I grew up in the Seattle area, spending weekends and school vacations, including summers, at my grandparents farm just 20 miles north in Stanwood. The neighborhood I grew up in had a ton of kids, and we ran around in the woods and pastures, especially in the spring and summer, barefoot and wearing minimal clothing. I have been stung by bees and hornets, stung by nettles, bitten by mosquitoes, horseflies and other biting bugs, I have a scar on my foot from a blackberry thorn, but I have never heard of ticks in Washington.
I moved out of state for a couple of decades, but I have moved back to my home area, and I am hearing on the news all the information on how to avoid ticks, what to do if you find one on yourself or children and pets and I am frankly confused. We have ticks now? When did this happen? Also, if we do have ticks, is my yard safe for myself and the pets? I did not swim in the lakes on Kodiak because there are leeches shudder and I am rather horrified to think that I could potentially have a freaking BUG embedding it’s head into my flesh!
So . . . ticks in the PNW? Really?
Ticks is western Washington are relatively rare (east of Cascades and Oregon another story…), but are there, and always have been. Stay off deer trails and quit watching the news. People in the East have to deal with millions of the things.
Thanks Fishtar and lol, I was watching the weather and suddenly they were giving tick warnings! Okay, I shall summer on with much less worry.
No worries. Good that you are back. Being from Washington/New Mexico myself, I am also a bit horrified of tick. But after doing forestry work…they no longer seem like totally evil Sci-Fi creatures…(just somewhat malevolent Sci-Fi creatures).
I am planning on calling my father later today. Shall inquire about any horrid 1950s, Lynnwood Washington, Stand By Me, type of tick stories. Probably he has one.
Last May I drove past a lone lady in Gig Harbor sitting in a chair by the side of the road with a hand-lettered sign that said “Lyme Disease Awareness”. My first thought was that she was showing support for an out-of-state friend or relative. Washington sure isn’t the tick-infested horror I experienced when I lived in Texas. :eek:
We’ve done a lot of hiking in the Cascades and in the heavily-forested Columbia River Gorge over the last four years and never had one of the beasties latch onto us. Coming here from Alaska, it’s hard to keep in mind that such critters even exist.
Back in elementary school in WA, a few times each year there’d be some kid found with ticks meanign we’d all have to be checked. Once I hit junior high, it was almost unheard of.
There are deer ticks in the PNW but you are not going to run into them very often.

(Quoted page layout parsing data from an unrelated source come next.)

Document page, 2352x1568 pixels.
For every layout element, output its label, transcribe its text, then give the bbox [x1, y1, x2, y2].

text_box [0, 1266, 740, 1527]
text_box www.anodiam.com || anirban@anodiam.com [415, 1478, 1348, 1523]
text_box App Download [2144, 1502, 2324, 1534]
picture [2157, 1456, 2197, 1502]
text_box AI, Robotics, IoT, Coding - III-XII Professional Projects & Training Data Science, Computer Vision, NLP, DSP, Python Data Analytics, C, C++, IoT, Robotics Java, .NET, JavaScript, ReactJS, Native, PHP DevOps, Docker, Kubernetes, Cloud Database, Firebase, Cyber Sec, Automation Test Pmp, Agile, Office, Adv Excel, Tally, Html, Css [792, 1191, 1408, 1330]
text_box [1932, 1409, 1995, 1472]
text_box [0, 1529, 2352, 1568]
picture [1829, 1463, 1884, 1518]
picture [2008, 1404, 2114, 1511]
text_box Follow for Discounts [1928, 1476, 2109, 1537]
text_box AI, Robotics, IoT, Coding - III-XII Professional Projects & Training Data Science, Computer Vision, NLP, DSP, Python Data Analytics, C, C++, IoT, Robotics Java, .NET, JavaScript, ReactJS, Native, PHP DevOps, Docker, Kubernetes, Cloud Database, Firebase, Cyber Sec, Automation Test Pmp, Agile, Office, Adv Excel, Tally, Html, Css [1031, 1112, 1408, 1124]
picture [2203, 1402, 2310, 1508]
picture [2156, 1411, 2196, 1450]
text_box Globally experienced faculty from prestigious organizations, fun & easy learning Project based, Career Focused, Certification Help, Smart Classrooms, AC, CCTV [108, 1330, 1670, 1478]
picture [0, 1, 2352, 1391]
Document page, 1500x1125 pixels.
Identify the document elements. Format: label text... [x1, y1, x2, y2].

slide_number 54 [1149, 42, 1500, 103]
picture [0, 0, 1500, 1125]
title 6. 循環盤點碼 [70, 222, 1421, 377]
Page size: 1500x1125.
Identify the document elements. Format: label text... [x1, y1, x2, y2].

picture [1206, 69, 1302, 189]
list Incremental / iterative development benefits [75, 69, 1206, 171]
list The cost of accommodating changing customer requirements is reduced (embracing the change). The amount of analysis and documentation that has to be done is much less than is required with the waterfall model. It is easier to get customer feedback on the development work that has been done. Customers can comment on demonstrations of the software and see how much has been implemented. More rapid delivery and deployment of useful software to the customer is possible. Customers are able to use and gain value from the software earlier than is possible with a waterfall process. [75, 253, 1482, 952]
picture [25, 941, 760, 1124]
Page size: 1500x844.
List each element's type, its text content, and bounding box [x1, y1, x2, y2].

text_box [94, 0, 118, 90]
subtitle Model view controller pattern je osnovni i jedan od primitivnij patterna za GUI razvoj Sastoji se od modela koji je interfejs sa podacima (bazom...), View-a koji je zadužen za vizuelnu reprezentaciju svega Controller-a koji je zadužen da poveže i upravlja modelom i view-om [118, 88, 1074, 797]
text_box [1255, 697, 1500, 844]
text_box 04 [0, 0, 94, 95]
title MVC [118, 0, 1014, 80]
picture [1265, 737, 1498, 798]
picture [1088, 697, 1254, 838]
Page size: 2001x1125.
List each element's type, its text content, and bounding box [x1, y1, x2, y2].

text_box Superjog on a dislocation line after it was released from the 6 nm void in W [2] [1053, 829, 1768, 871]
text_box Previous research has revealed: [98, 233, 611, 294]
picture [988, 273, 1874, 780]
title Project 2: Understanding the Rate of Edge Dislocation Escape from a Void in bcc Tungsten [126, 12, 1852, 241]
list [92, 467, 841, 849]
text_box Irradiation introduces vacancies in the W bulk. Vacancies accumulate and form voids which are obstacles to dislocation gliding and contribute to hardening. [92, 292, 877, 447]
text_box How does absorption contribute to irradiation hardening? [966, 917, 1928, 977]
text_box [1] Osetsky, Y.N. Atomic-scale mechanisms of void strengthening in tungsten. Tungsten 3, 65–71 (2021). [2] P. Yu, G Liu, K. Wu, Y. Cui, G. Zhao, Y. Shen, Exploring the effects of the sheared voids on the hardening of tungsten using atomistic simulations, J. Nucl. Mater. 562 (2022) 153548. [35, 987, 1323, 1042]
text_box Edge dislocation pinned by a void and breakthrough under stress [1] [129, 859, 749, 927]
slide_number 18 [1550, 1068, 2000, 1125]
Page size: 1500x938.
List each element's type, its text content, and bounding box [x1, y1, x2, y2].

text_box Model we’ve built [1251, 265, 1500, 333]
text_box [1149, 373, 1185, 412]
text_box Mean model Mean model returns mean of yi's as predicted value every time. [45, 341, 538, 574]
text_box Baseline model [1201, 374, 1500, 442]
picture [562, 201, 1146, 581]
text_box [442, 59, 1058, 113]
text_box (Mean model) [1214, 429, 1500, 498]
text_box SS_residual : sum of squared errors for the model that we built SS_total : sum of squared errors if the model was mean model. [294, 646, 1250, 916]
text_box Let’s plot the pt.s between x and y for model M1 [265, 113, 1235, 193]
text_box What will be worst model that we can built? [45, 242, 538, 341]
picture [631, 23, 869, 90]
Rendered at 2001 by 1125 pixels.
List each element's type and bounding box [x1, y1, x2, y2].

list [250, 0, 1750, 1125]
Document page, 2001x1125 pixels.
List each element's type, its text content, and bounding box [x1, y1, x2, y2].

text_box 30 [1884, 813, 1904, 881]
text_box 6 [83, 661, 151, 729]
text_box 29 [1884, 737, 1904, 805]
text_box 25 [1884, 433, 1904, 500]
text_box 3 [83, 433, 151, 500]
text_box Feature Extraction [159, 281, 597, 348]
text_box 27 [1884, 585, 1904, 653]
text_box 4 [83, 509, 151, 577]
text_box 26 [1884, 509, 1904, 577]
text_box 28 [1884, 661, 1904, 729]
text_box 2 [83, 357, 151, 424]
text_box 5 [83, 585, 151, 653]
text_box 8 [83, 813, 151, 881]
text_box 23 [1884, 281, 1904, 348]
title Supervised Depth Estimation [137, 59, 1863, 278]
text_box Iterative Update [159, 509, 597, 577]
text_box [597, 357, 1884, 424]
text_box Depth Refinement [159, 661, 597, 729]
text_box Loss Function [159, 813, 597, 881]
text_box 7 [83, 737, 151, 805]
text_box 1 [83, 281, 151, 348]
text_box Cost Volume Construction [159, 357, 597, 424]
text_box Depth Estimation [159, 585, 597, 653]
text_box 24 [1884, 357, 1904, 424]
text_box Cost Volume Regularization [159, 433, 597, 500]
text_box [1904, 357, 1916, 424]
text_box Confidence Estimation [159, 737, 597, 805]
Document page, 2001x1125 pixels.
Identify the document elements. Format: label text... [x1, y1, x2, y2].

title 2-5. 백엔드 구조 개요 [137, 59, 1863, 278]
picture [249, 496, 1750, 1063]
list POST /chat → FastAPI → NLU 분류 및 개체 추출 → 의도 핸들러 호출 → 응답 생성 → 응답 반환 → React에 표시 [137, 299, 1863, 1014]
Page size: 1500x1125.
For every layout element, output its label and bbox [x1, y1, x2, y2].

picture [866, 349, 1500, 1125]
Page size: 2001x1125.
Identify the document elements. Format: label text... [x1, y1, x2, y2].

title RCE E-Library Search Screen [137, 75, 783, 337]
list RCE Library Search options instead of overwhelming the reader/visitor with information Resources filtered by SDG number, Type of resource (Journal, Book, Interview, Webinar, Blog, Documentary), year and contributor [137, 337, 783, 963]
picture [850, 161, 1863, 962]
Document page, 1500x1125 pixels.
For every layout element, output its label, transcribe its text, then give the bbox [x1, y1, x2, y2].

When I was bow hunting I would sometimes find that the deer I harvested would have a fair number of ticks crawling on them. But they won’t live very long off of the warm body of the animal. Our environment is not really suited for them.
You see on TV people with nets or even a piece of white cloth walking through a tick infested area in other areas of the country and collecting ticks but I have been an active outdoorsman here for most of my life and have never picked up a tick.
July, August, September, I would keep aware of the possibility of picking one up on your clothing as you walk through the woods. Just change clothes, take a shower, things your are normally going to do after a hike or hunt anyway, and you will be fine.
Ticks like to crawl out onto the end of a branch or blade of grass and sit there waiting for some warm body to walk by that they can hitchhike on.
It is still quite rare for even a dog to pick up a tick here in NW Oregon.